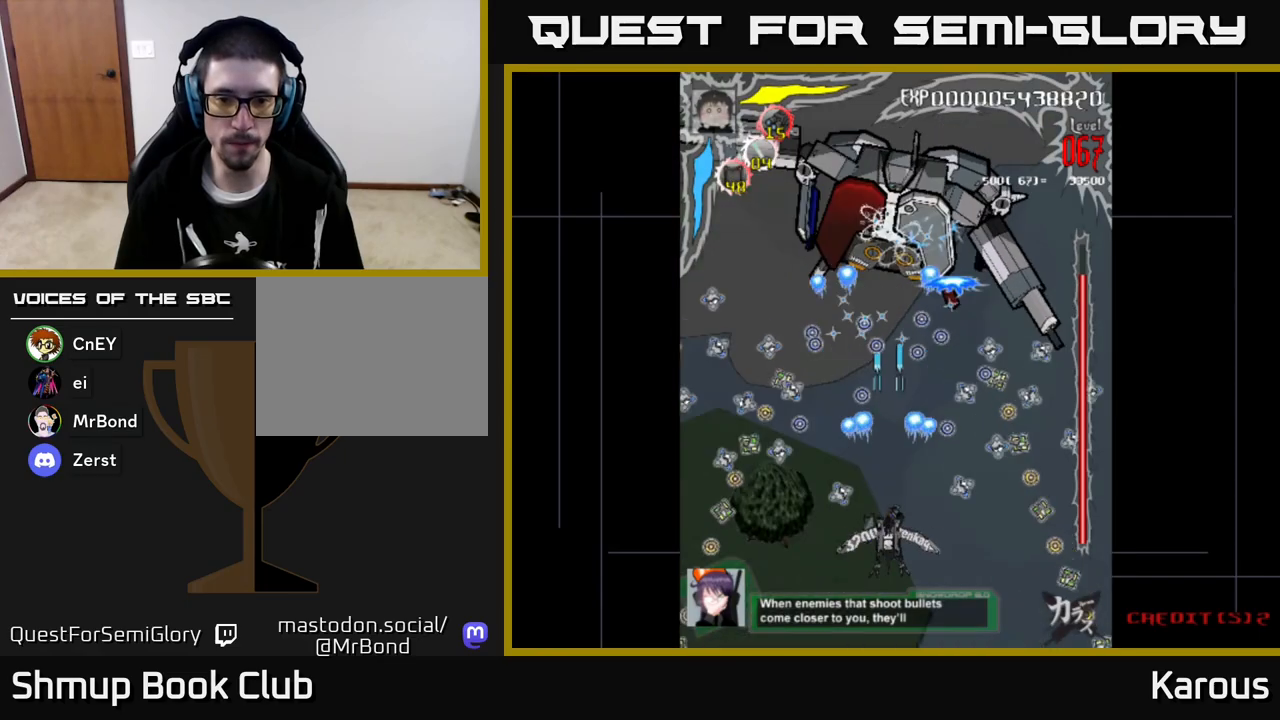
{"buttons": ["A", "DPAD_LEFT"], "left_stick": "center", "events": [[283, "DPAD_DOWN", "down"], [433, "DPAD_DOWN", "up"], [450, "DPAD_LEFT", "down"]]}
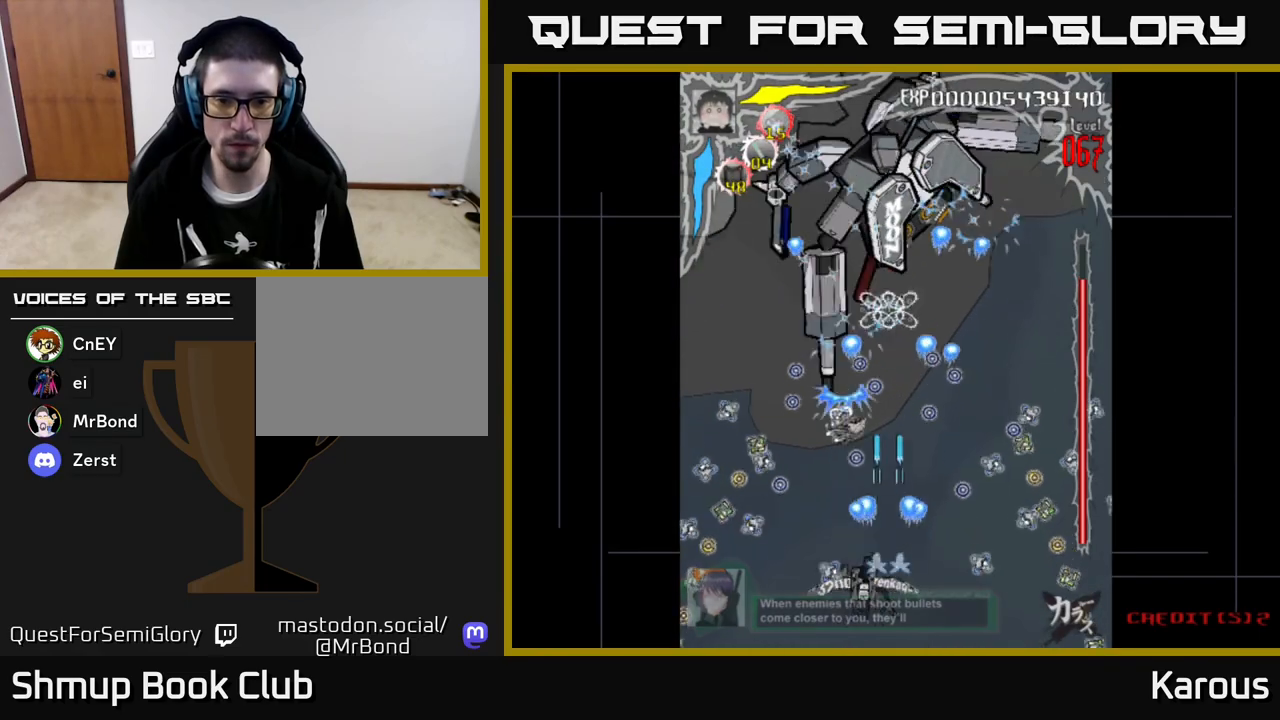
{"buttons": ["A", "DPAD_RIGHT"], "left_stick": "center", "events": [[33, "DPAD_LEFT", "up"], [450, "DPAD_RIGHT", "down"]]}
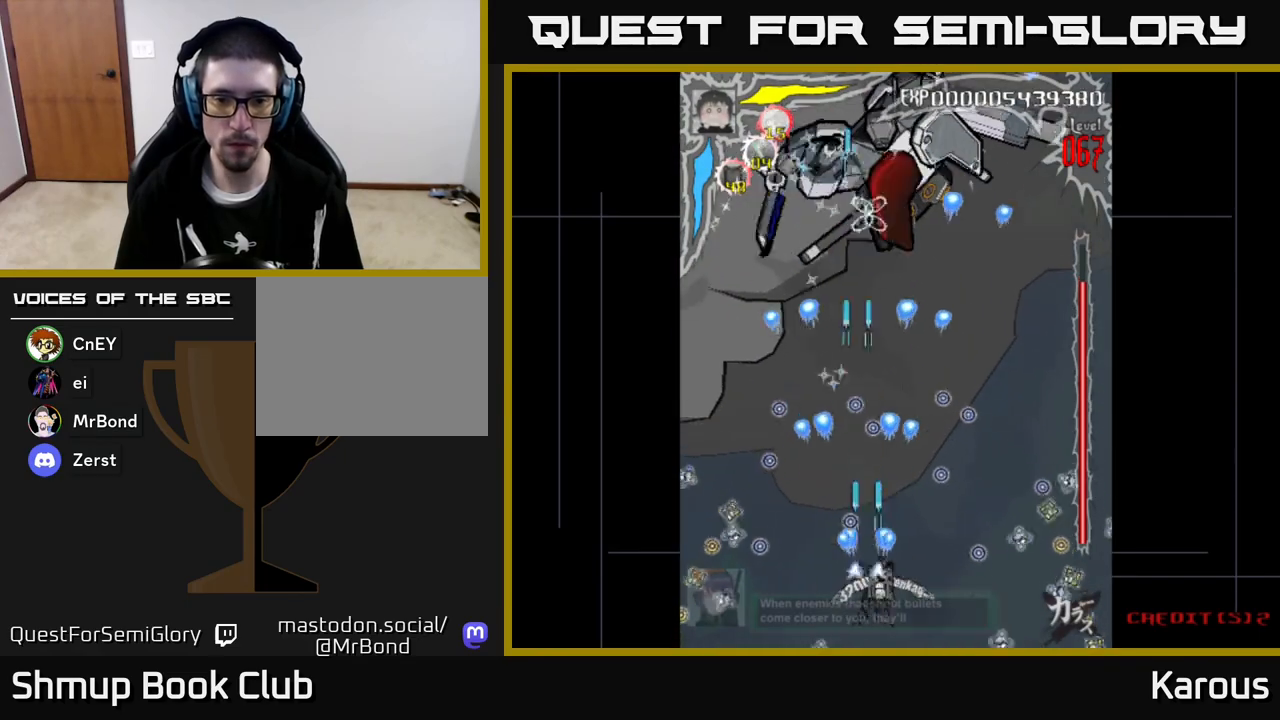
{"buttons": ["A"], "left_stick": "center", "events": [[233, "DPAD_DOWN", "down"], [267, "DPAD_RIGHT", "up"], [300, "DPAD_DOWN", "up"]]}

= = = = =

■ **WHAT THE TASK ASKS**: The expected response is every line of the material, written out exactly, with the images removed.

■ **PROBLEM SOLUTION**:
{"buttons": ["A", "DPAD_LEFT"], "left_stick": "center", "events": [[283, "DPAD_DOWN", "down"], [433, "DPAD_DOWN", "up"], [450, "DPAD_LEFT", "down"]]}
{"buttons": ["A", "DPAD_RIGHT"], "left_stick": "center", "events": [[33, "DPAD_LEFT", "up"], [450, "DPAD_RIGHT", "down"]]}
{"buttons": ["A"], "left_stick": "center", "events": [[233, "DPAD_DOWN", "down"], [267, "DPAD_RIGHT", "up"], [300, "DPAD_DOWN", "up"]]}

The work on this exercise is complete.